Dalam hal ini bank sentral telah mengeluarkan kebijakan Standar Nasional Open Application Programming Interface Pembayaran (SNAP) untuk mempercepat terwujudnya ekosistem digital. SNAP terdiri dari seperangkat protokol dan instruksi yang memfasilitasi interkoneksi antaraplikasi secara terbuka dalam pemrosesan transaksi pembayaran.
Dengan adanya SNAP yang akan mulai diterapkan pada Juni 2022 (tahap awal), pembayaran transaksi e-Commerce ke depan akan dapat didukung dengan interkoneksi yang terstandar dengan berbagai penyedia jasa pembayaran yang menerapkan SNAP, sehingga tidak ada lagi fragmentasi.

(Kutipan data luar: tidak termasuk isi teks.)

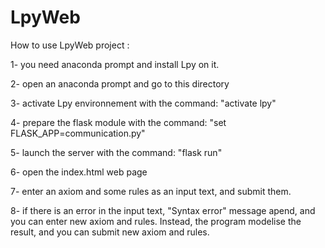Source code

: # LpyWeb
How to use LpyWeb project :

1- you need anaconda prompt and install Lpy on it.

2- open an anaconda prompt and go to this directory

3- activate Lpy environnement with the command: "activate lpy"

4- prepare the flask module with the command: "set FLASK_APP=communication.py"

5- launch the server with the command: "flask run"

6- open the index.html web page

7- enter an axiom and some rules as an input text, and submit them.

8- if there is an error in the input text, "Syntax error" message apend, and you can enter new axiom and rules. Instead, the program modelise the result, and you can submit new axiom and rules.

Pemahaman kolektif oleh semua pihak mengenai tantangan e-Commerce ke depan dan langkah mitigasi menjadi krusial untuk menyiapkan diri sejak awal ketika Indonesia menerapkan exit policy, yang merupakan salah satu agenda Presidensi G20 tahun depan di finance track, khususnya terkait dengan koordinasi pemulihan ekonomi global.
Sinergi yang apik antara pemerintah dan otoritas terkait diperlukan untuk meracik regulasi yang efektif dan efisien, sehingga tidak hanya menjadi peta jalan tetapi juga penerang bagi kemajuan e-commerce.